A pair of works, the String Trios in A minor Op. 77b and D minor, Op. 141b, shows the variety of Reger’s creativity. After positioning himself as an extremely progressive composer while he was in Munich in 1903/04, where he wrote his works from Opp. 70 to 75, among them a wild violin sonata and a daring string quartet, he advocated an aesthetic change. “It is absolutely clear to me that what our present age lacks is a Mozart”, wrote Reger at the beginning of June 1904 and announced that the “first fruit of that realisation” would be a Flute Serenade (Op. 77a) and a String Trio (Op. 77b). Mozart, who was for Reger a completely Rococo musician, was the epitome for him of compositional fluency and musicianly enthusiasm and so was the antidote to the technically overloaded music of Reger’s time. Accordingly, the String Trio in A minor, Op. 77b, is written in a style of emphatic simplicity and yet it is, as he himself remarked, “absolutely not un-Regerlike”. His typical stylistic refinements, surprises of metre, curious harmonies and interesting partwriting, are here concealed in finesse. After the first performance of the Trio in Munich Rudolf Louis suspected that “...Reger had allowed himself a carnival joke, had put on the mask of the classicists” and also “...had written for the present instead of exclusively for the distant future”. All in all, a stylistic change is less easy to detect than a trend, which is sometimes more, sometimes less, evident. Furthermore, Reger also wrote highly-complicated works and endeavoured above all to achieve increasing plasticity and clarity, as the piano quartets of 1910 and 1914 demonstrate.

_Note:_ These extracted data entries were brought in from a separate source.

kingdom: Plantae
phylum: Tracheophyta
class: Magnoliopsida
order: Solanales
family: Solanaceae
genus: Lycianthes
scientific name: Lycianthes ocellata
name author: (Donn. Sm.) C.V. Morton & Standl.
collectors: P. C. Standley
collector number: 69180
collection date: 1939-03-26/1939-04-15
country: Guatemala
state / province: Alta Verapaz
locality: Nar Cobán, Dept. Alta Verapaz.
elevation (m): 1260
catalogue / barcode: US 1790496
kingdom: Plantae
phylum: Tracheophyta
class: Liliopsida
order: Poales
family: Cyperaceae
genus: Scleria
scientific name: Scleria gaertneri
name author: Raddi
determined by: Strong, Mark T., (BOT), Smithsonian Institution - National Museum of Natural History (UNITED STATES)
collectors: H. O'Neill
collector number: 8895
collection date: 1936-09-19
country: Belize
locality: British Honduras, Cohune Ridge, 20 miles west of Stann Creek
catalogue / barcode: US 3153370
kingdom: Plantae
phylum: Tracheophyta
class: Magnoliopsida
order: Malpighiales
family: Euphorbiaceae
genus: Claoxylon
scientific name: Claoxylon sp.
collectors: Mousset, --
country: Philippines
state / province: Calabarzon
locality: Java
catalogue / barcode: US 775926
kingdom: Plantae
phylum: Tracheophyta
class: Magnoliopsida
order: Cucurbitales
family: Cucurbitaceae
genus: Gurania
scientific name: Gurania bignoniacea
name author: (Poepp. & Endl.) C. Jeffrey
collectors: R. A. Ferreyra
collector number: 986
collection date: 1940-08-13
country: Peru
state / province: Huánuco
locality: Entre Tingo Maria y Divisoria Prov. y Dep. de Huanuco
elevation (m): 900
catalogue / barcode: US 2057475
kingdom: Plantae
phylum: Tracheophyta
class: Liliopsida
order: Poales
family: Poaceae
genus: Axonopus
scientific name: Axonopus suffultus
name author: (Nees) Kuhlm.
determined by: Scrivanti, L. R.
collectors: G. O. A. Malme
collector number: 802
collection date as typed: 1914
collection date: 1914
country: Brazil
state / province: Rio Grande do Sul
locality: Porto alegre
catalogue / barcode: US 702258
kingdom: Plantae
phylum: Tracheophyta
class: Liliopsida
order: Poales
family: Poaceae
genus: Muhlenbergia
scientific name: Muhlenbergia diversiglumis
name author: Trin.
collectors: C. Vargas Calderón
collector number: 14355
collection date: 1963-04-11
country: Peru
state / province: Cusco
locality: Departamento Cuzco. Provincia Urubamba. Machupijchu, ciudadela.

After he moved to the university town of Jena in the spring of 1915 Reger announced: “Now begins the free Jena style”. He felt himself liberated, both from the demands of his previous post, and from the pressure of being a representative of the avant-garde. For a few months he was also free from giving concerts, so that a large number of his late works were written in an unaccustomed state of domestic peace. This retreat into his own private world, however, brought with it traits of resignation: he wanted no part of the breakdown of tonality which Arnold Schoenberg had brought about; tonality had become a function of Reger’s own coordinating system. As a self-confessed loner, Reger remained true to himself and tried to improve with each work. So it is no surprise that, from 1904, he subjected his own aesthetic position to scrutiny and that he reconceived a Flute Serenade, Op. 141a, as a three-movement “miniature chamber music” String Trio in D minor, Op. 141b [8.570786]. “The work is really good”, Reger declared contentedly. In fact, the String Trio, with its melodious variation movement and graceful final fugue really is “genuine Reger” which, in spite of its constraints, sums up the sonority of his late work.

Susanne Popp
English version by David Stevens

 

[Note]
[1] The second disc, comprising the Piano Quartet in A minor, Op. 133 and the String Trio in D minor, Op. 141b, will be released on Naxos 8.570786.